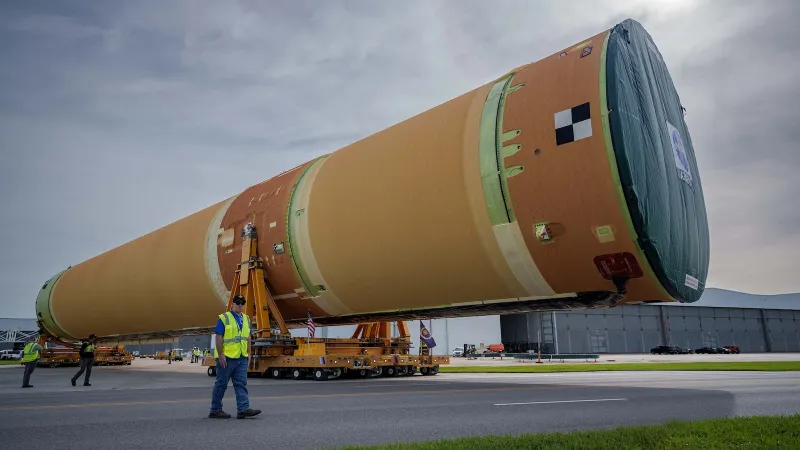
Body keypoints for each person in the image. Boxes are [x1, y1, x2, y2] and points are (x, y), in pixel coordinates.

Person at [209, 294, 261, 419]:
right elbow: (218, 336)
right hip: (227, 358)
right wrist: (221, 354)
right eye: (237, 302)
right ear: (232, 304)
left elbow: (248, 336)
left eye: (242, 303)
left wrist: (249, 353)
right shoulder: (224, 318)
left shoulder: (246, 319)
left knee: (241, 383)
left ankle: (243, 409)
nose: (240, 305)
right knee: (221, 384)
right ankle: (215, 410)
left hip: (241, 357)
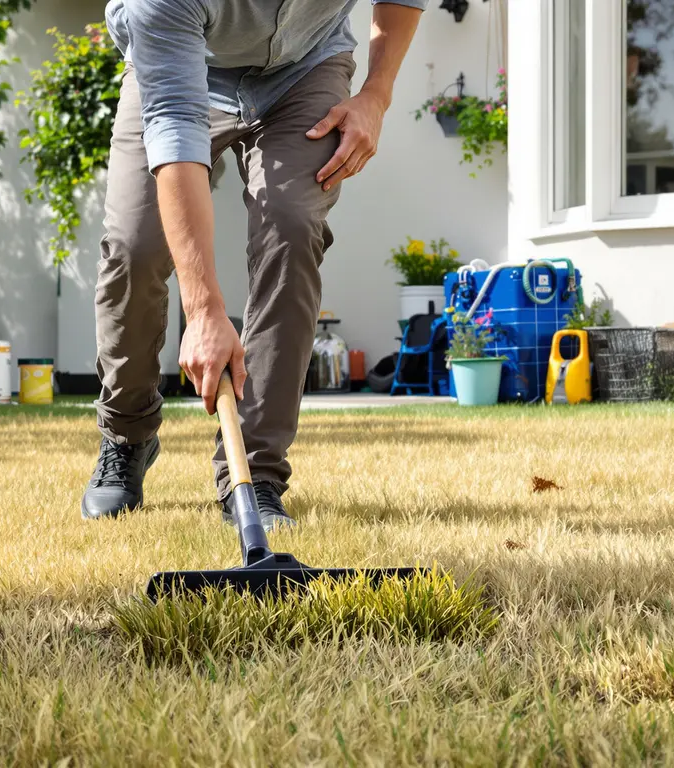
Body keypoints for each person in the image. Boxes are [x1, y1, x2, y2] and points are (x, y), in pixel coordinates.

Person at [81, 0, 426, 526]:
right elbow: (174, 128)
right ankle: (127, 436)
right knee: (136, 244)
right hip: (183, 65)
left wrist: (375, 95)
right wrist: (203, 311)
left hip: (306, 64)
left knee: (292, 228)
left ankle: (256, 474)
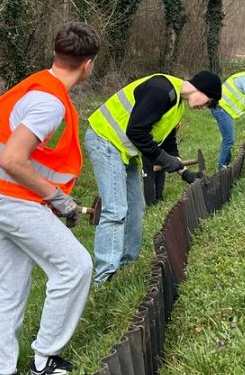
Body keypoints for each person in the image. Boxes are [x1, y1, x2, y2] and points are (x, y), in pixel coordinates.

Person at [0, 22, 101, 375]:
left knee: (9, 285)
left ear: (56, 54)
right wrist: (60, 199)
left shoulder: (37, 83)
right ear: (87, 65)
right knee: (74, 267)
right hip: (5, 198)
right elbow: (12, 158)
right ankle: (44, 363)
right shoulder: (49, 102)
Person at [85, 71, 221, 285]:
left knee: (136, 207)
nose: (205, 107)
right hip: (105, 140)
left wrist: (185, 174)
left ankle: (126, 266)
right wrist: (163, 159)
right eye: (209, 102)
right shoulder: (161, 90)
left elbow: (168, 145)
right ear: (202, 89)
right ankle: (104, 278)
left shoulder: (176, 105)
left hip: (125, 151)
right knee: (115, 208)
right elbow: (136, 131)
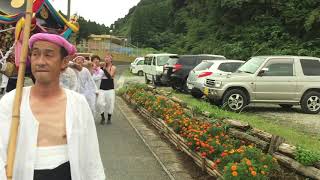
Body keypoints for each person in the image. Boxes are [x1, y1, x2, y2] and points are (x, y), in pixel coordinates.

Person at [0, 33, 105, 180]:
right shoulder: (11, 102)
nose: (40, 61)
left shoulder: (78, 104)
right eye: (35, 54)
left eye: (49, 55)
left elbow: (91, 156)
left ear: (64, 62)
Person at [97, 54, 116, 125]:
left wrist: (104, 68)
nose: (106, 58)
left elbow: (110, 76)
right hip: (101, 88)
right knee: (99, 103)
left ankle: (109, 118)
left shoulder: (113, 67)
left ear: (111, 59)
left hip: (110, 89)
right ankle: (102, 117)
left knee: (110, 104)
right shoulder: (100, 67)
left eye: (108, 57)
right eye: (105, 57)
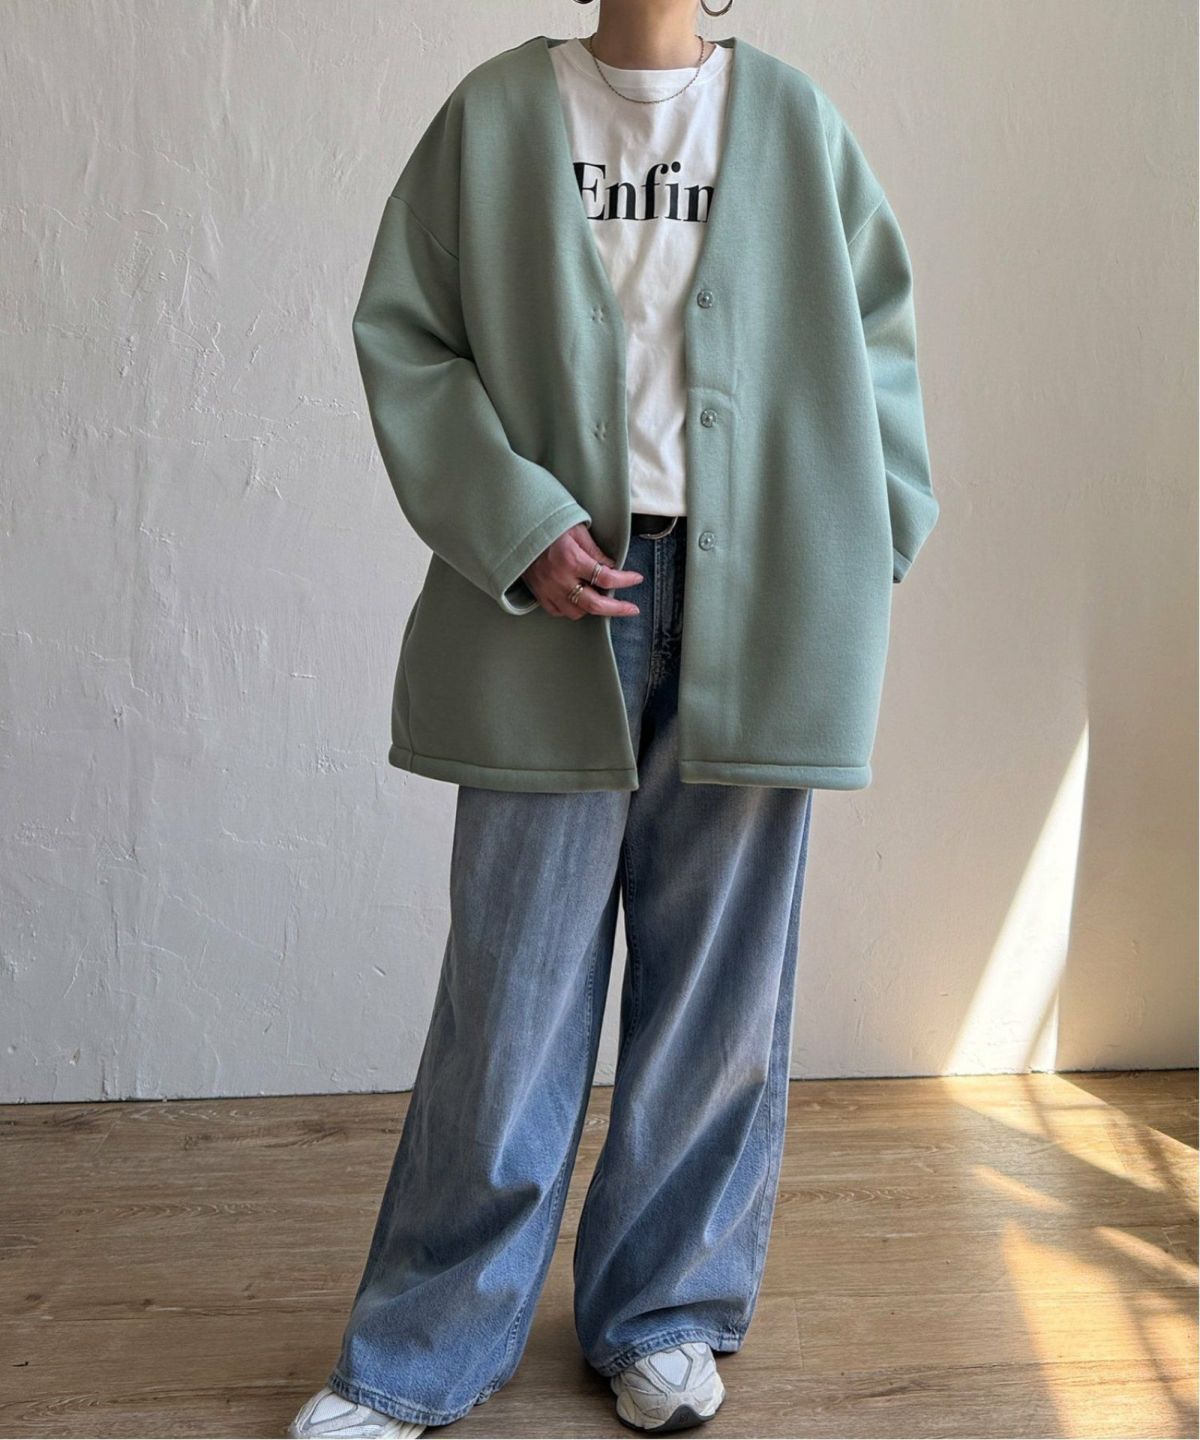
::::::::::
Assignment =>
Of the entries above, transcribe exactly those lines that fall between the line containing "right wrist: (60, 199)" and the line containing "right elbow: (136, 131)", together with those two lines.

Completed exercise =>
right wrist: (60, 199)
left shoulder: (37, 83)
right ear: (87, 65)
right knee: (74, 267)
right hip: (5, 198)
right elbow: (12, 158)
right ankle: (44, 363)
right shoulder: (49, 102)
Person at [85, 71, 221, 285]:
left knee: (136, 207)
nose: (205, 107)
right hip: (105, 140)
left wrist: (185, 174)
left ankle: (126, 266)
right wrist: (163, 159)
right eye: (209, 102)
right shoulder: (161, 90)
left elbow: (168, 145)
right ear: (202, 89)
right ankle: (104, 278)
left shoulder: (176, 105)
left hip: (125, 151)
right knee: (115, 208)
right elbow: (136, 131)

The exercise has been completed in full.